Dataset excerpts

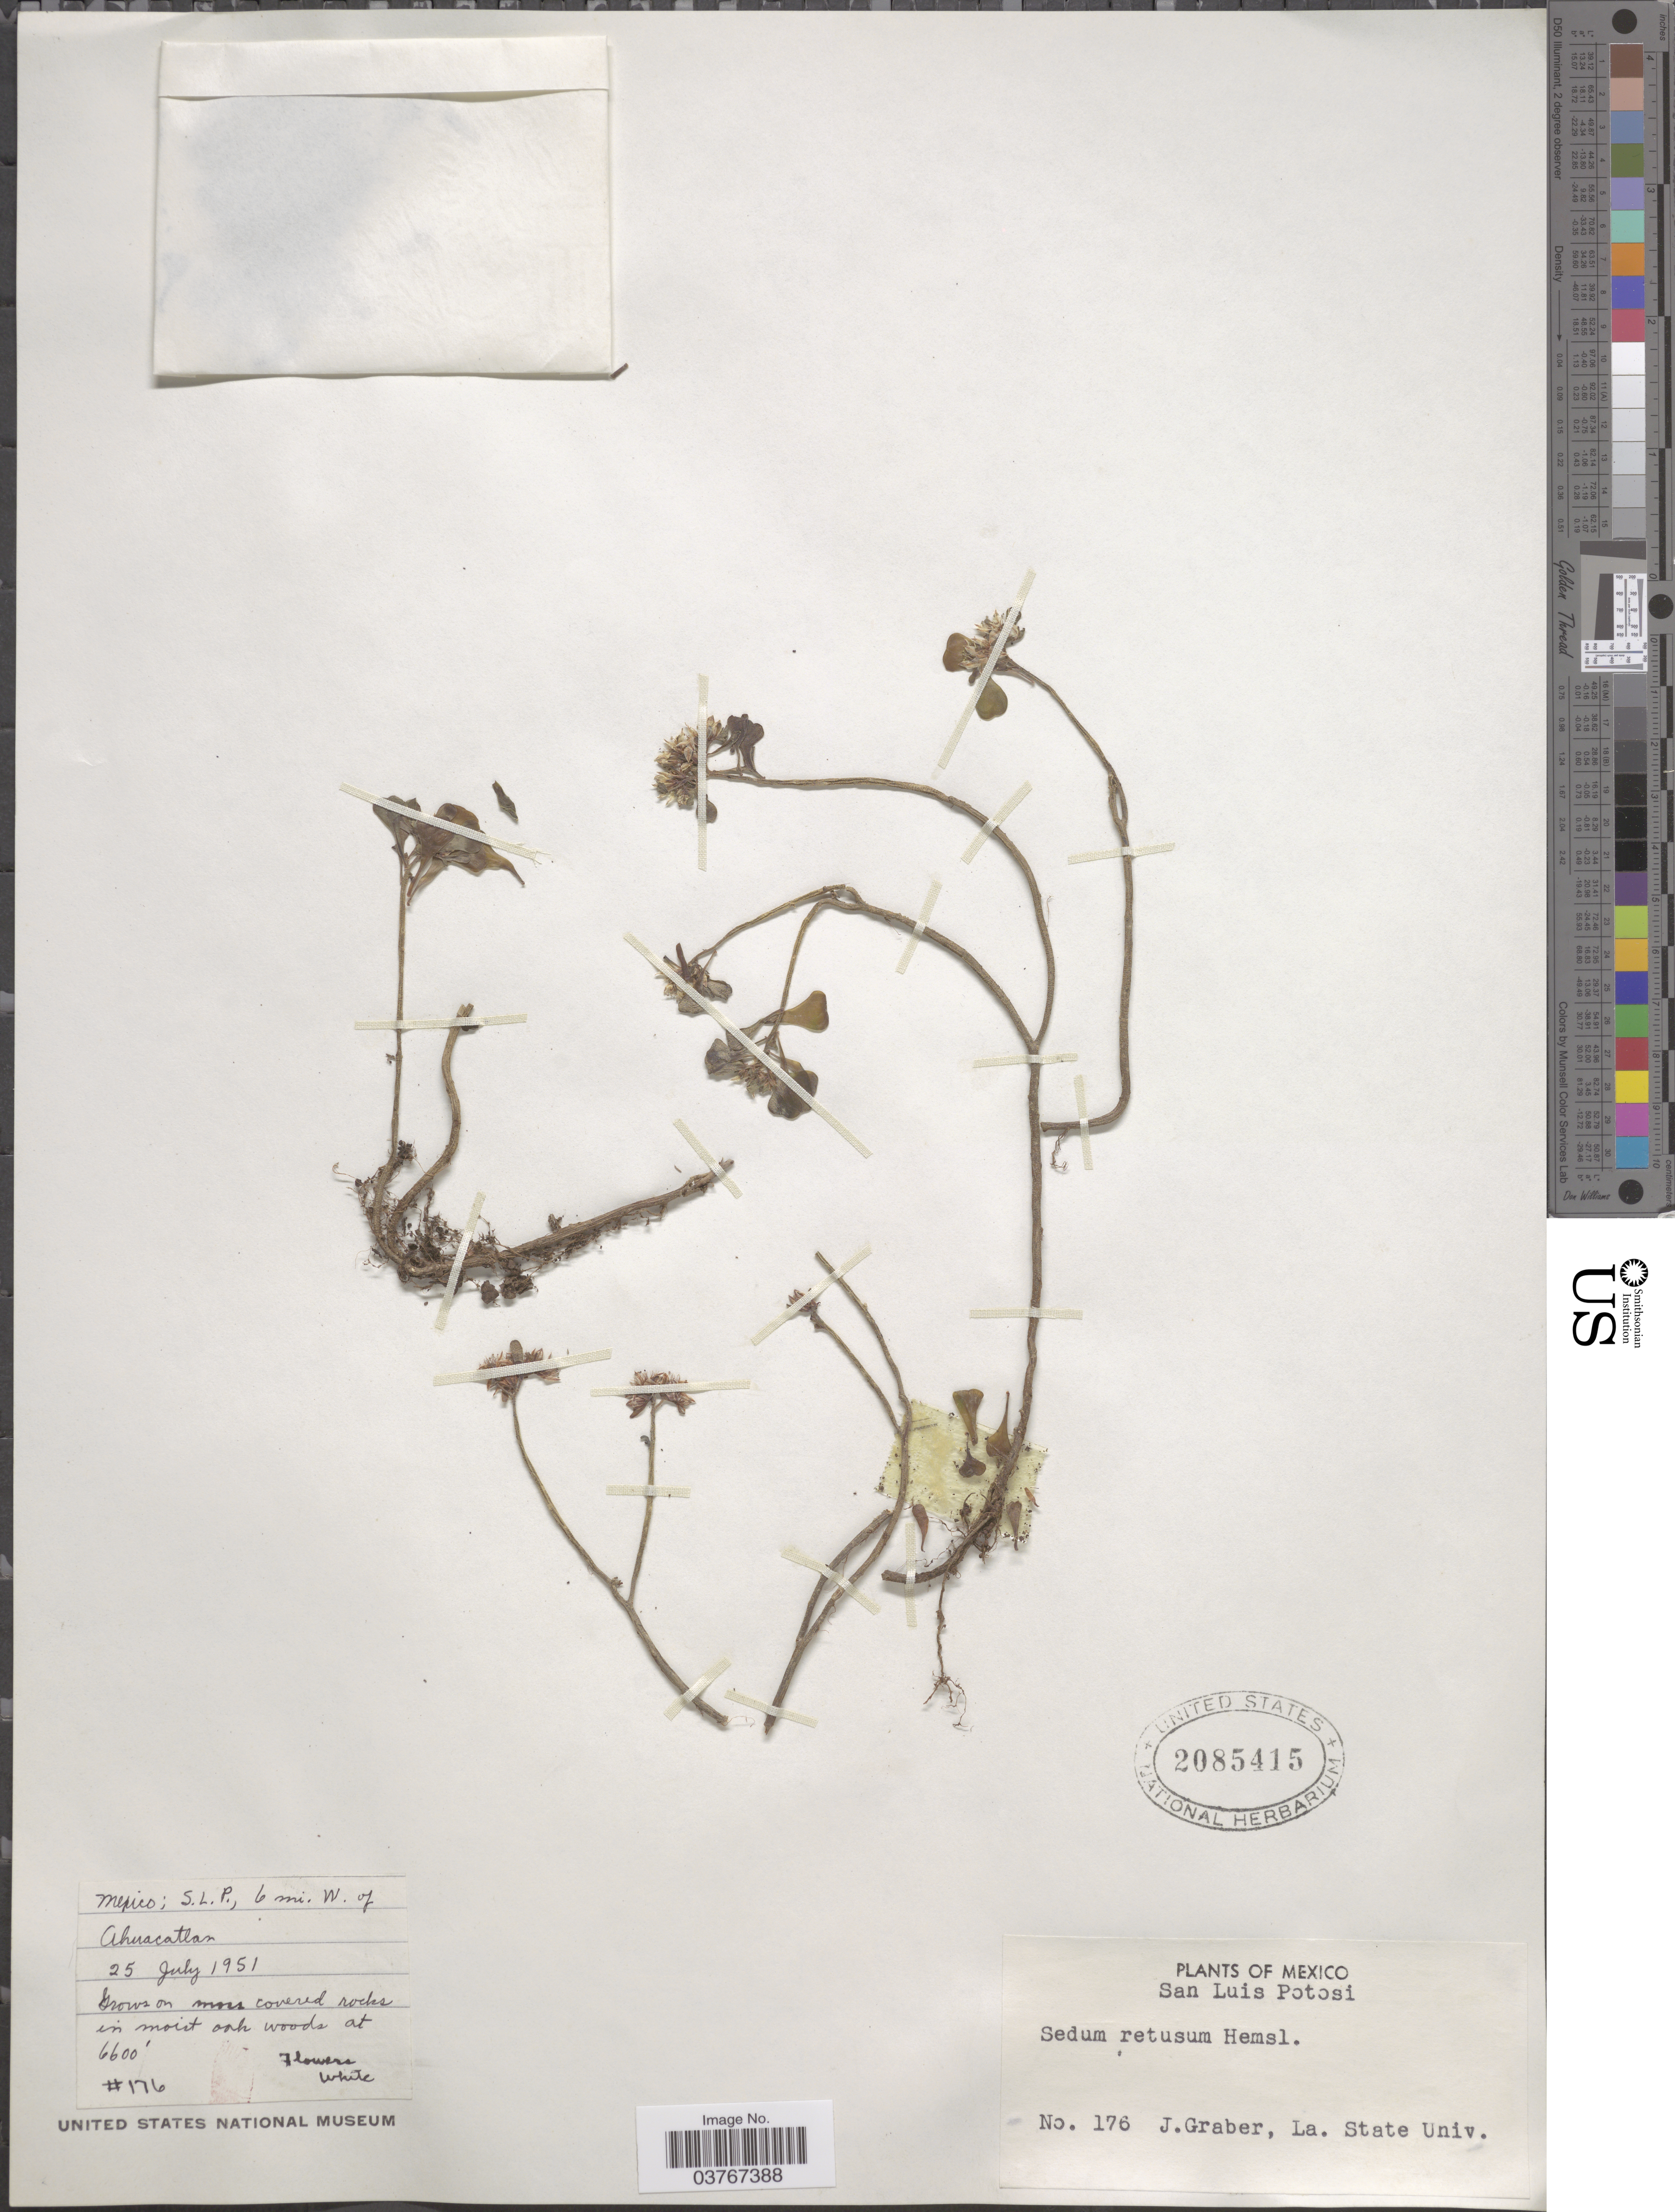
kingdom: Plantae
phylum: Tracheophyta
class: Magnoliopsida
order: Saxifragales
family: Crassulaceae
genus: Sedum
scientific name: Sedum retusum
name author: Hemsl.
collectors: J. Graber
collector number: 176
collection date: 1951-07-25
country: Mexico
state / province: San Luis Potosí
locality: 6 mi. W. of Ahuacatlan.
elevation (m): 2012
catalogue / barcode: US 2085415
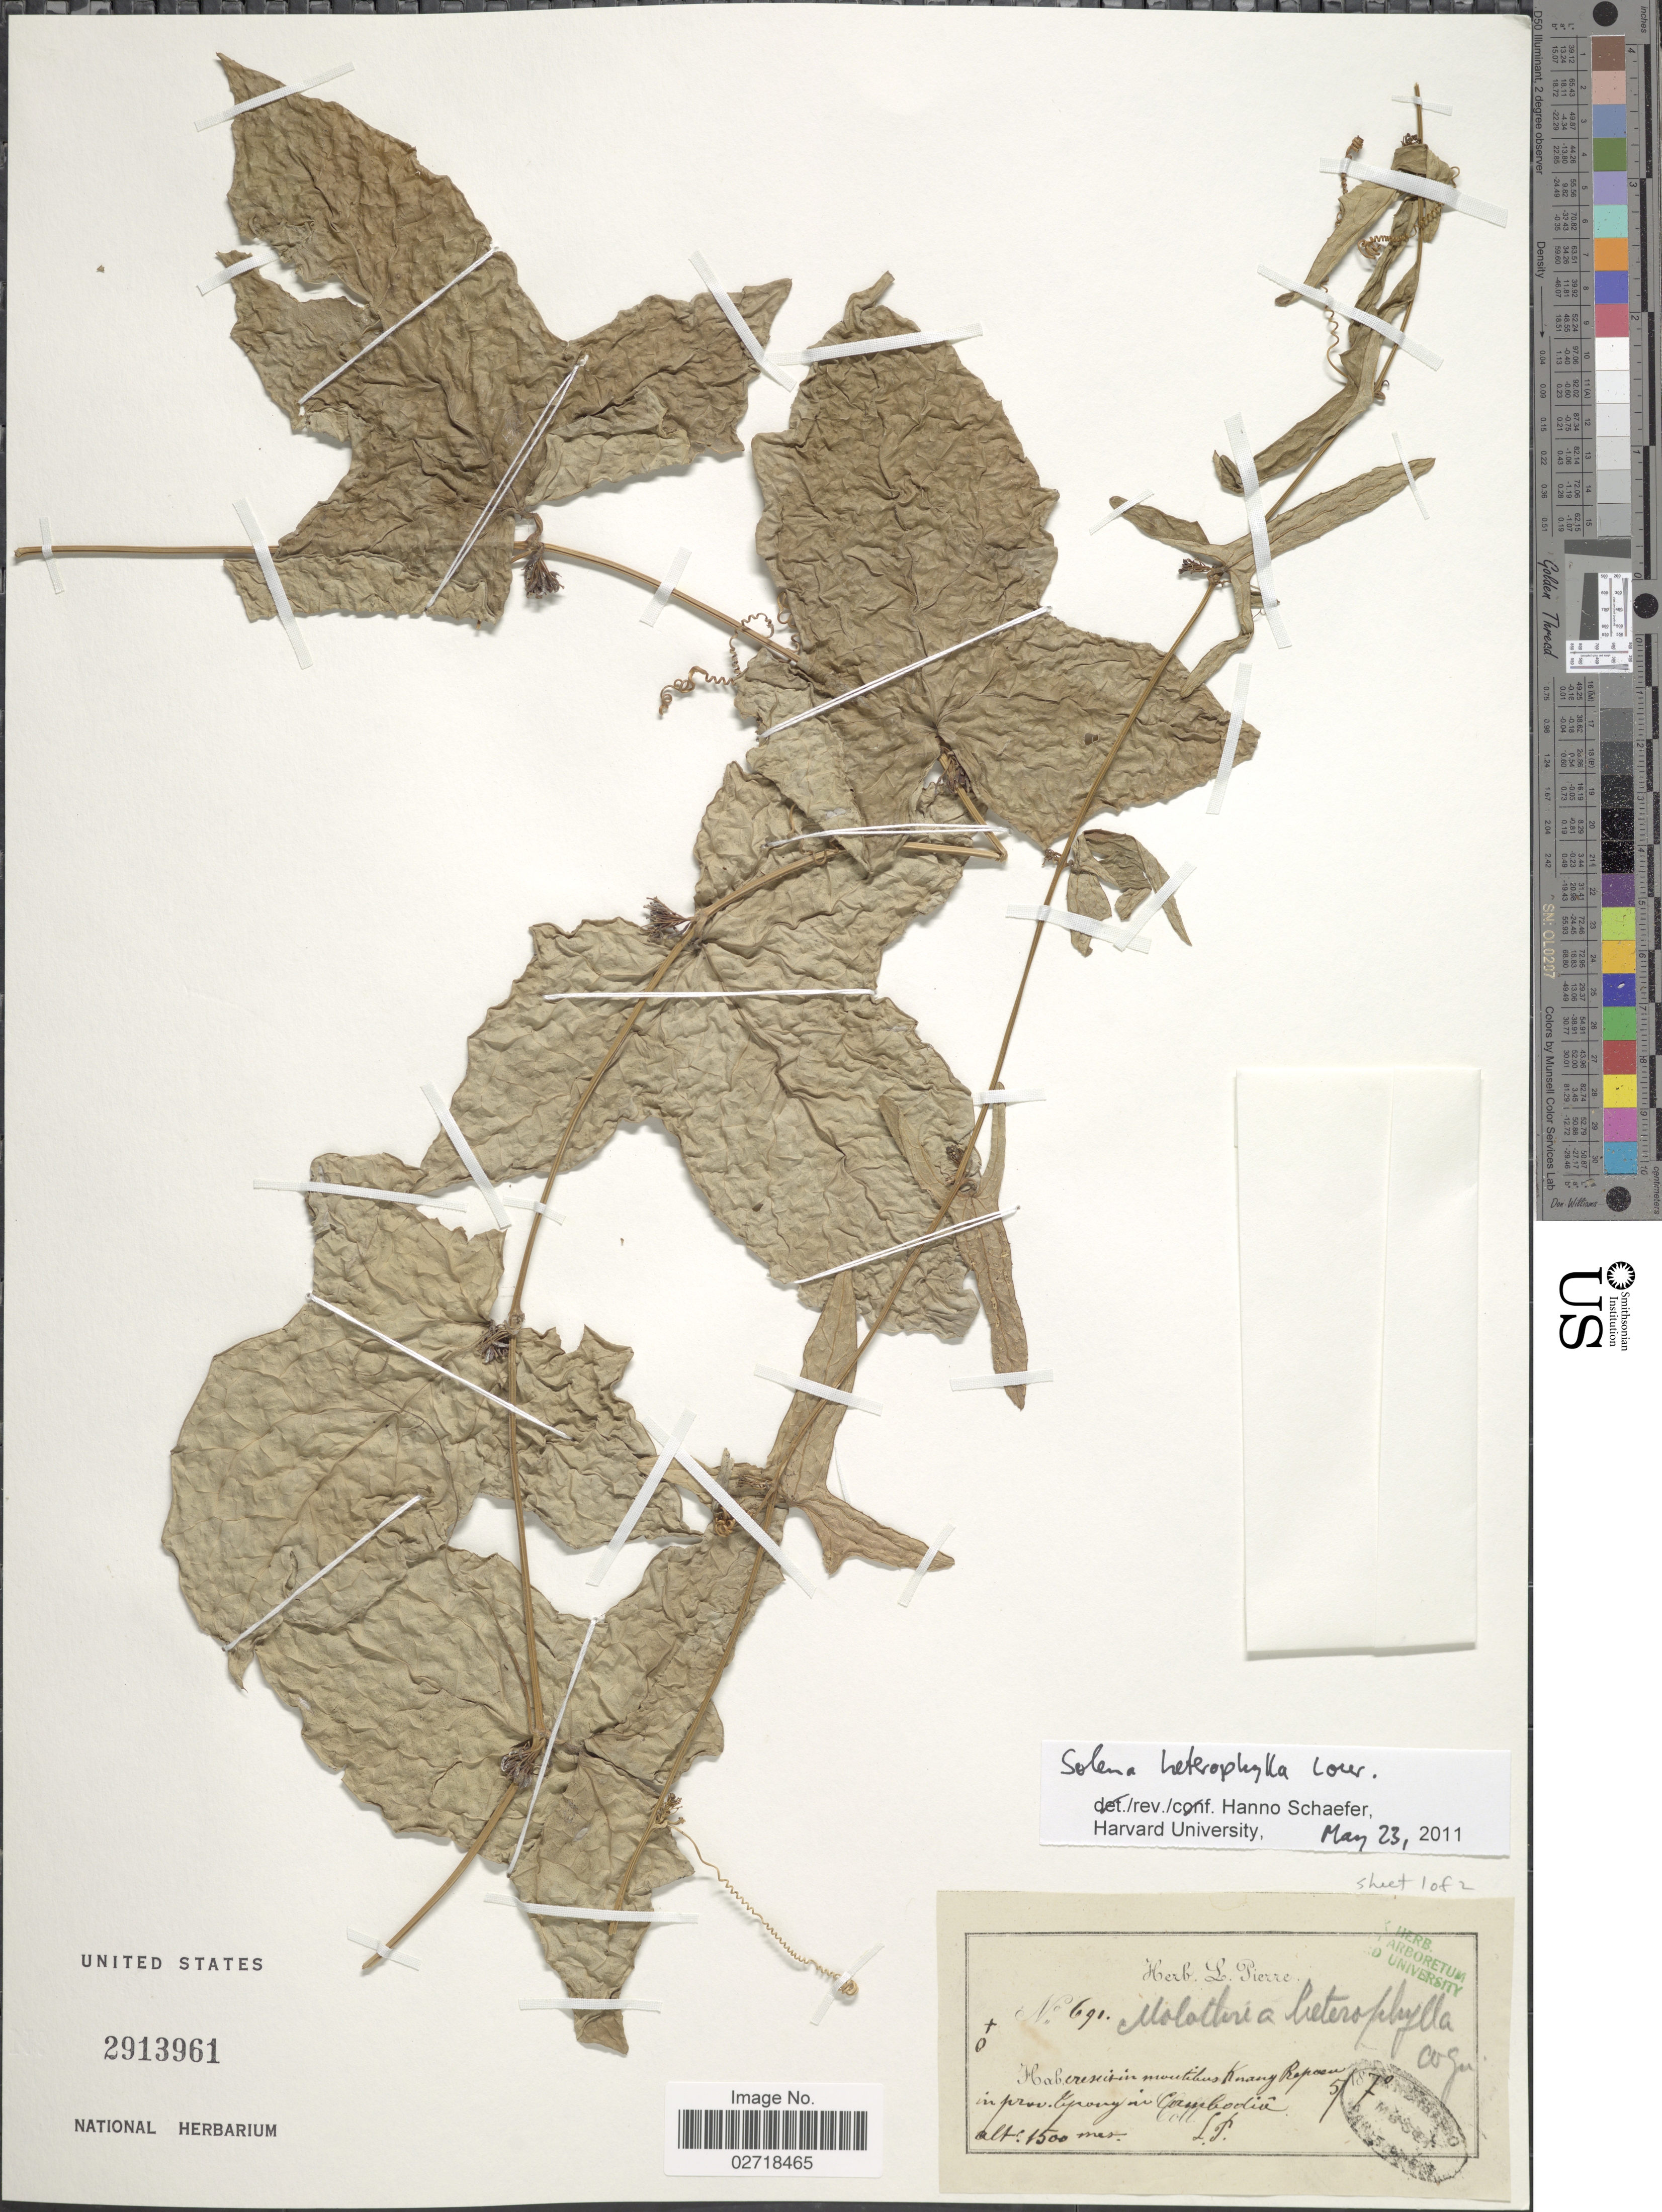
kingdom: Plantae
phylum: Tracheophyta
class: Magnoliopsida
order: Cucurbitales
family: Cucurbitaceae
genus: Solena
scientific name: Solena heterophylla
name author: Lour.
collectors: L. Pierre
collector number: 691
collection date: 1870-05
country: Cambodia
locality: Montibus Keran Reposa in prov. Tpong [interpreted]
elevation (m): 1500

# WORK TO BE COMPLETED
Copy the part of the records that opens with the line containing "family: Crassulaceae" and runs through the end of the records, both ends included. Leave the pictures out of your answer.

# THE RESPONSE
family: Crassulaceae
genus: Sedum
scientific name: Sedum retusum
name author: Hemsl.
collectors: J. Graber
collector number: 176
collection date: 1951-07-25
country: Mexico
state / province: San Luis Potosí
locality: 6 mi. W. of Ahuacatlan.
elevation (m): 2012
catalogue / barcode: US 2085415
kingdom: Plantae
phylum: Tracheophyta
class: Magnoliopsida
order: Cucurbitales
family: Cucurbitaceae
genus: Solena
scientific name: Solena heterophylla
name author: Lour.
collectors: L. Pierre
collector number: 691
collection date: 1870-05
country: Cambodia
locality: Montibus Keran Reposa in prov. Tpong [interpreted]
elevation (m): 1500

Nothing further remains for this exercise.